▶ **Stored data**:
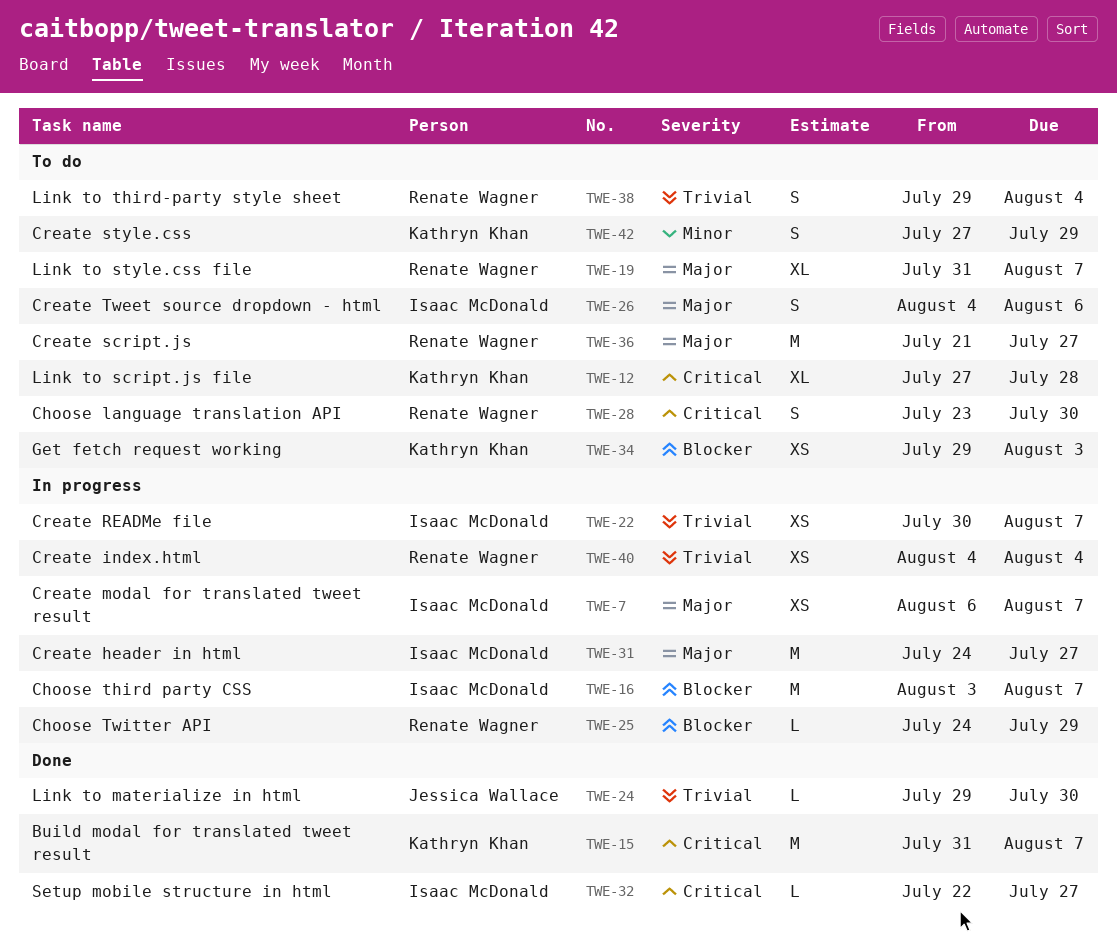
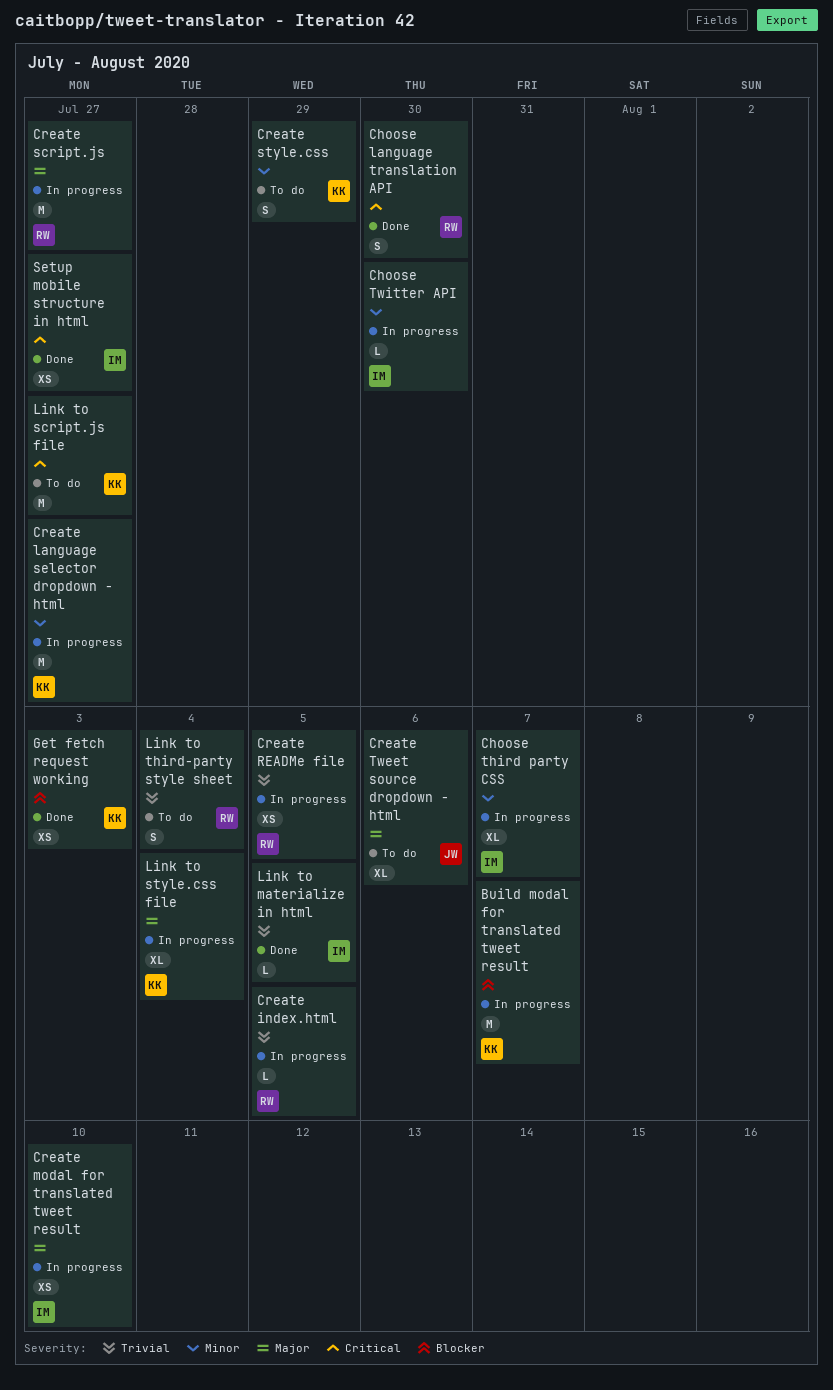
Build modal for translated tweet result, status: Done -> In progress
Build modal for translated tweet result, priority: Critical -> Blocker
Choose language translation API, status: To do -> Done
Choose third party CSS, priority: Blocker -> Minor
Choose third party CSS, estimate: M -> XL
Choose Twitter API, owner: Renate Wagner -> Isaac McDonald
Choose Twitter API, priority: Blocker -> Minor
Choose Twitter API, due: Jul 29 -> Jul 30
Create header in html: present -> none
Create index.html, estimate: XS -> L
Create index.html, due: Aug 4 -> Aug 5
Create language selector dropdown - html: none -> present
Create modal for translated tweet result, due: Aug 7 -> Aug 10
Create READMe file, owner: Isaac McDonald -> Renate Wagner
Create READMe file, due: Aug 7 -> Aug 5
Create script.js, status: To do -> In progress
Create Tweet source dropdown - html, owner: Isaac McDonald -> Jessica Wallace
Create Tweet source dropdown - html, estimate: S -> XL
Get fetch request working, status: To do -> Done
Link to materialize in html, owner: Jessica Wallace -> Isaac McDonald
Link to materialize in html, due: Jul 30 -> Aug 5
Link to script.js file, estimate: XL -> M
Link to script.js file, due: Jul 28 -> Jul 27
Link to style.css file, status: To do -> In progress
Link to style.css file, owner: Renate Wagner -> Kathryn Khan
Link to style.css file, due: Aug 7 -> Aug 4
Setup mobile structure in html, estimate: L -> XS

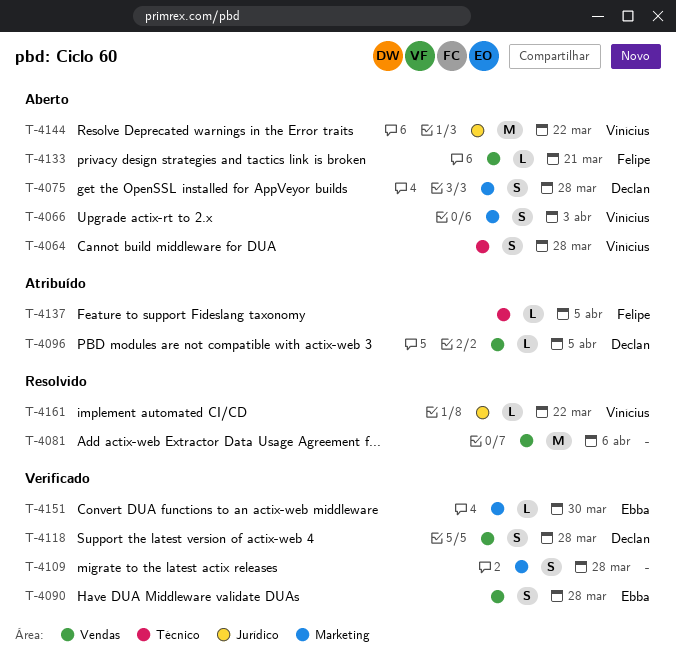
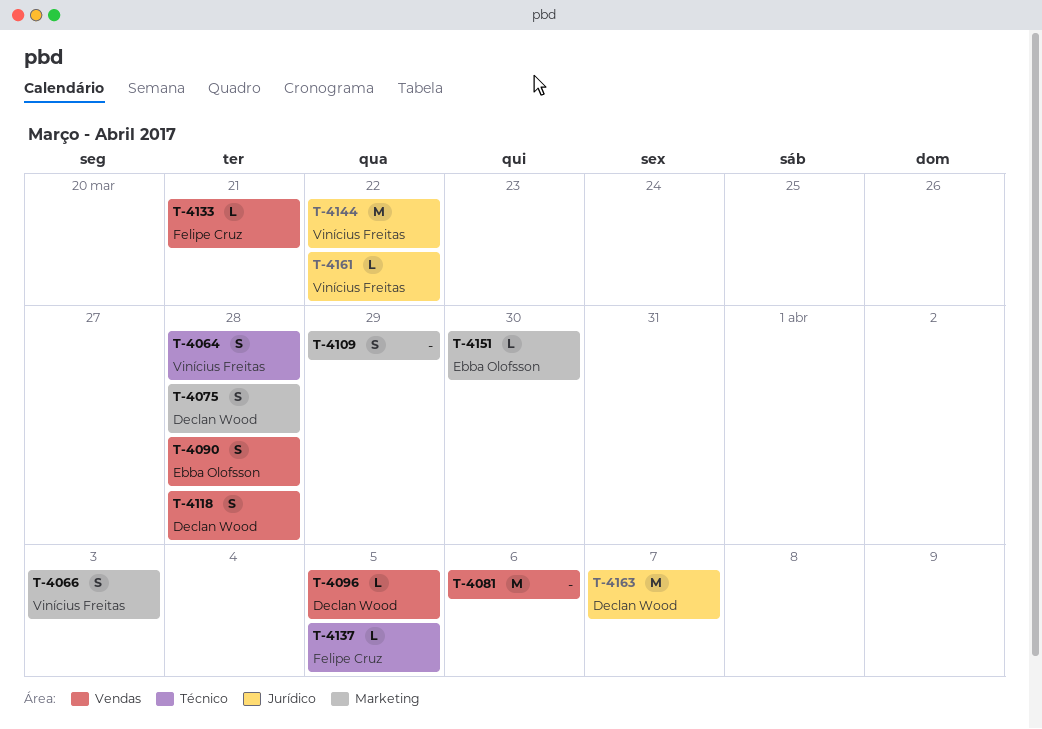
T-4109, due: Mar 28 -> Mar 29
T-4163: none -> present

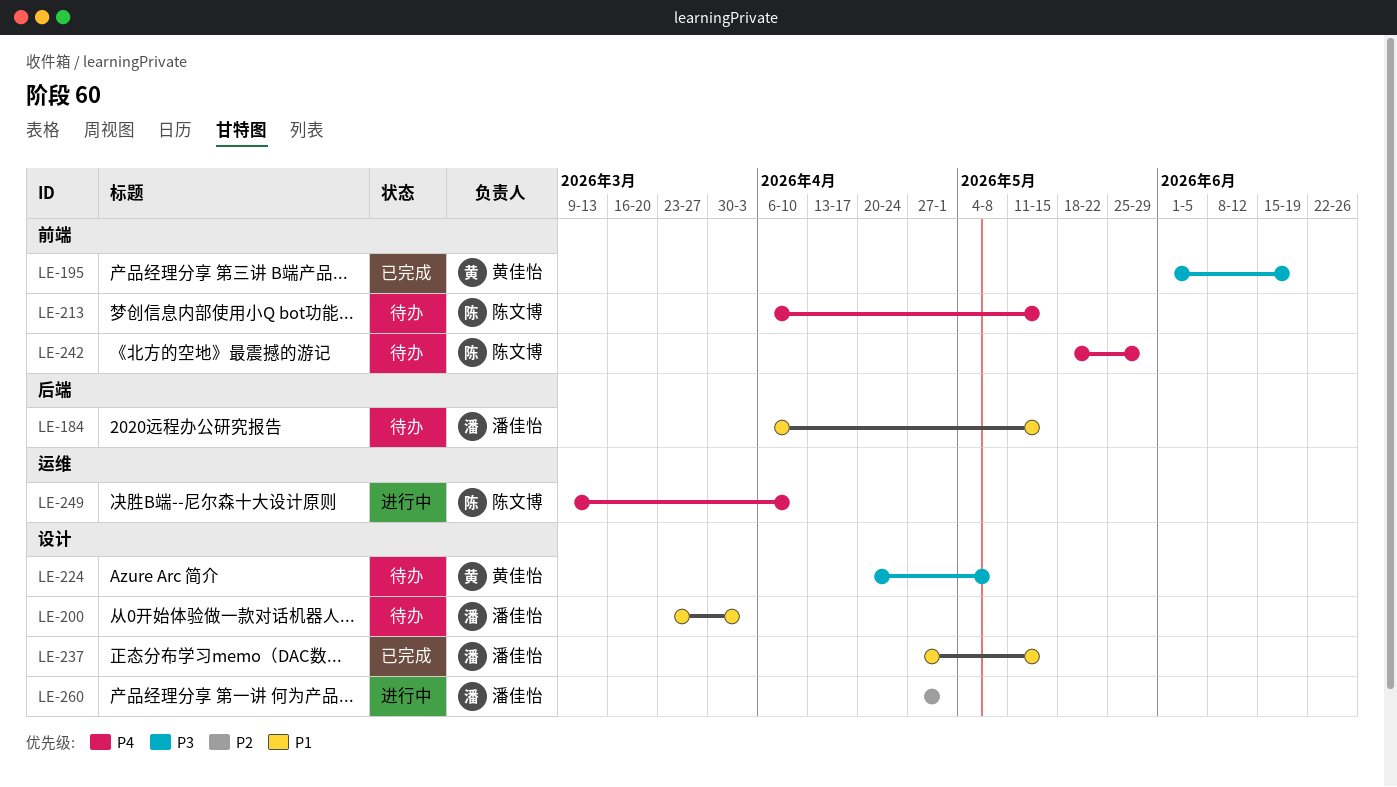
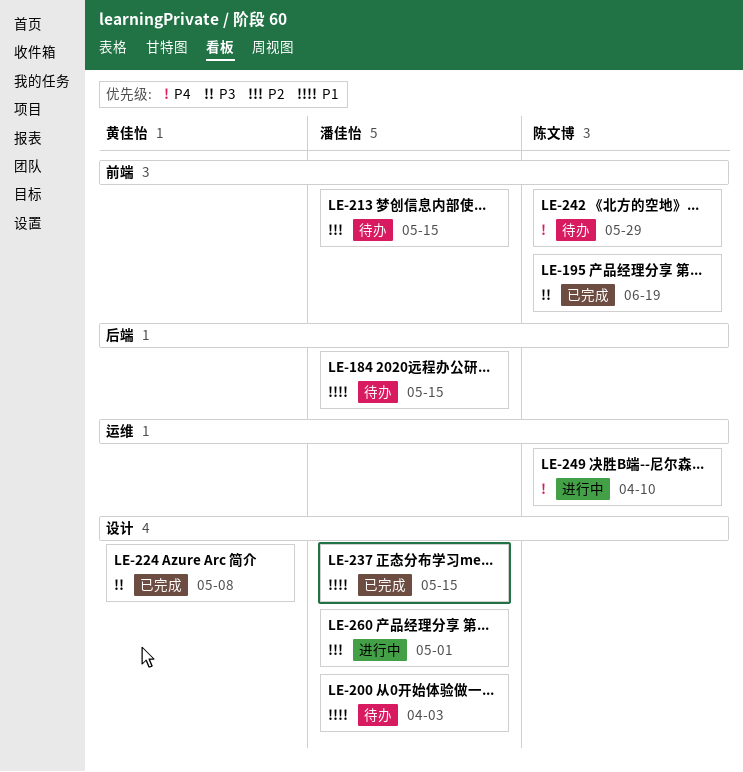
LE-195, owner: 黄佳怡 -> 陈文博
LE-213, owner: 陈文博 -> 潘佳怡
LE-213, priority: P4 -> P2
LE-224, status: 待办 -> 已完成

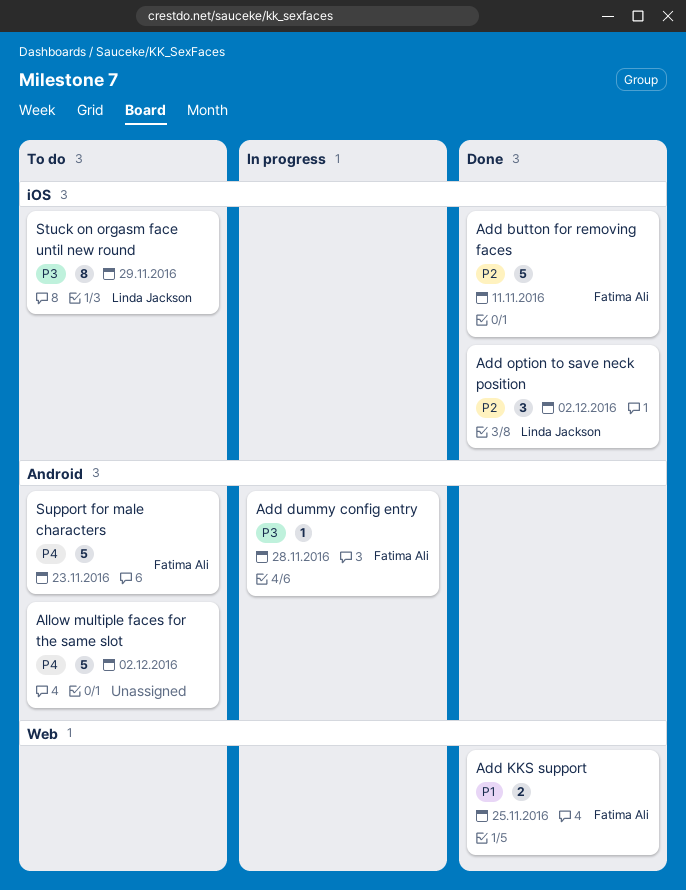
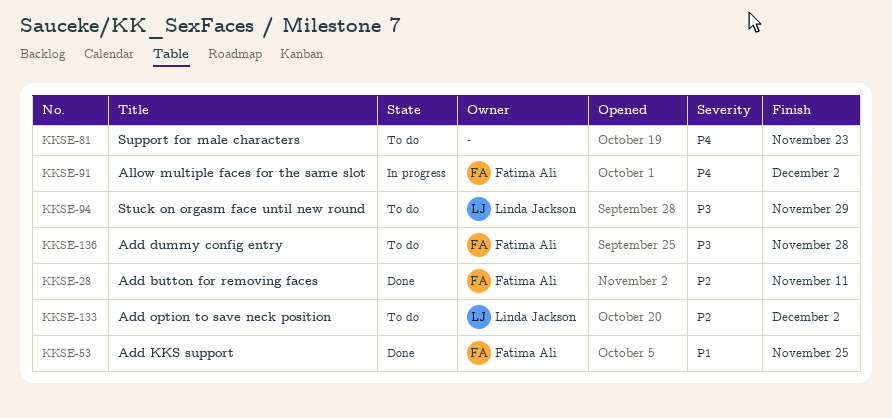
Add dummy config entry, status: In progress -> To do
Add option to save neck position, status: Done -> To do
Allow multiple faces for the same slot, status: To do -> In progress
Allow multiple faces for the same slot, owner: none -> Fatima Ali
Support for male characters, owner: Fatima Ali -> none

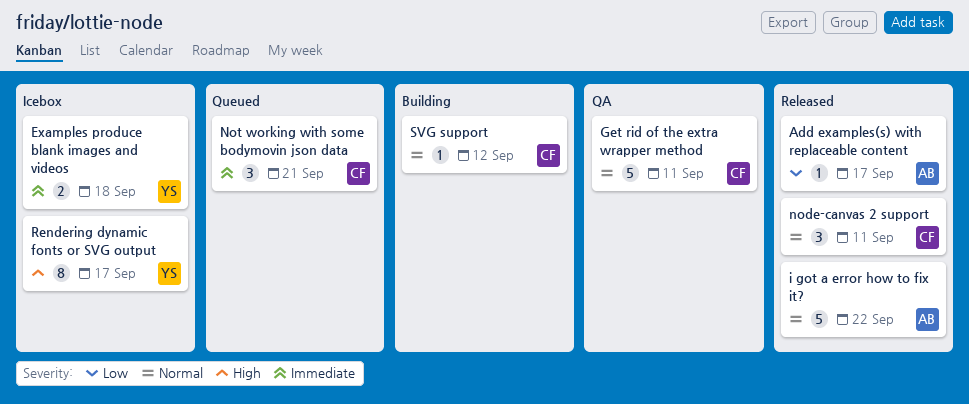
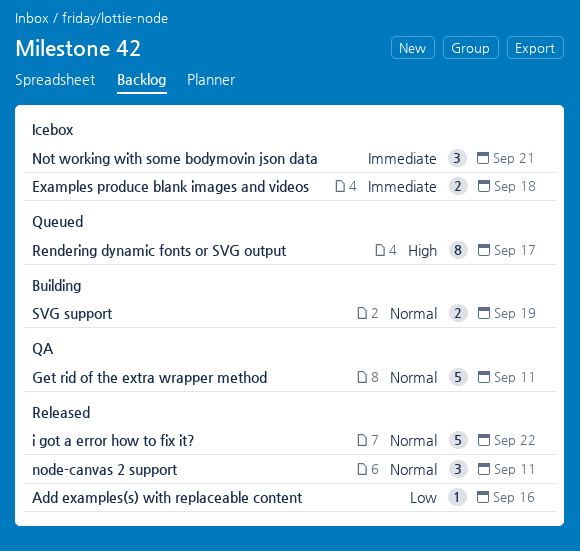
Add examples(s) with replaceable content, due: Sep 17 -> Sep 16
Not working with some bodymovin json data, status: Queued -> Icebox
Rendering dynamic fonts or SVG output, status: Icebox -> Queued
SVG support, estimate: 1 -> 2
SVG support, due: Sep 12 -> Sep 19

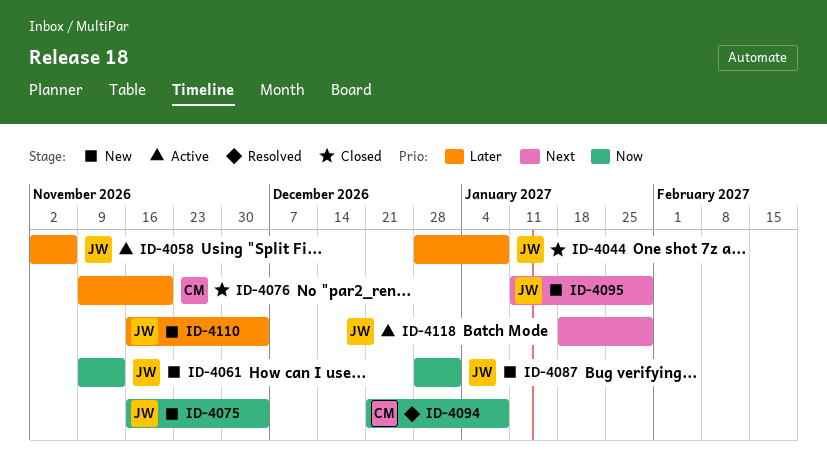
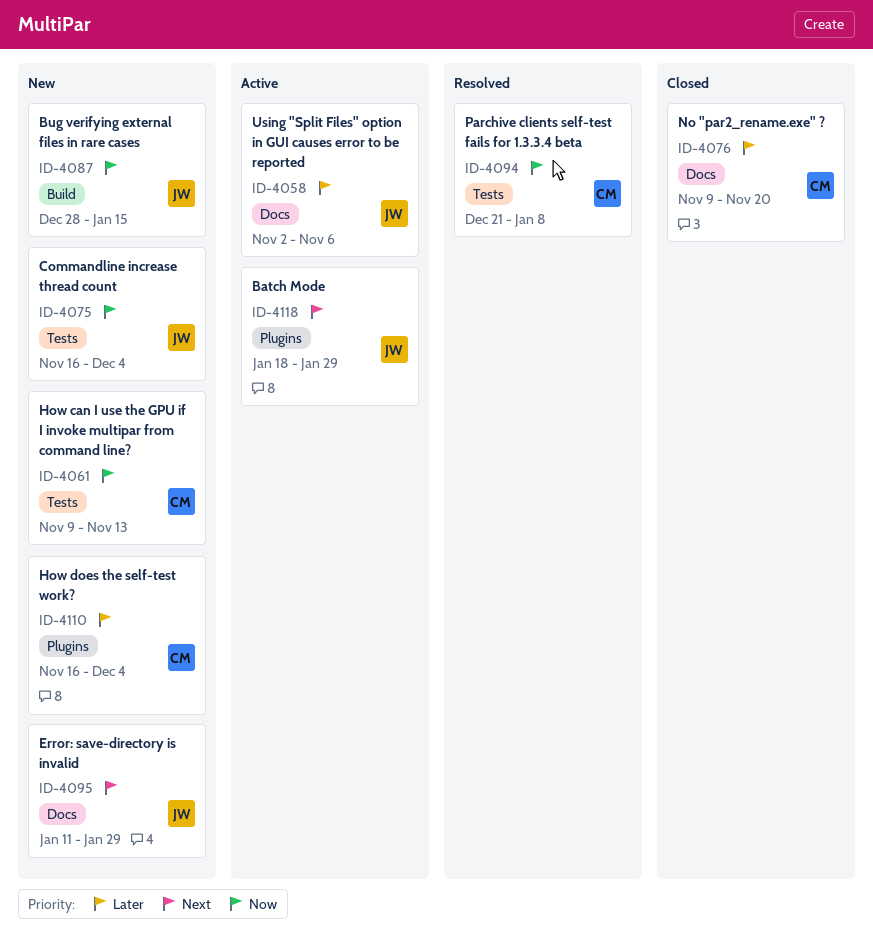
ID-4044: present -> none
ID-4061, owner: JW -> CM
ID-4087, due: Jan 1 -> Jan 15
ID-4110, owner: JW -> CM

▶ **Task statement**:
The answer must consist of every line in the records above that contains the word "translated".

▶ **Exercise answer**:
Build modal for translated tweet result, status: Done -> In progress
Build modal for translated tweet result, priority: Critical -> Blocker
Create modal for translated tweet result, due: Aug 7 -> Aug 10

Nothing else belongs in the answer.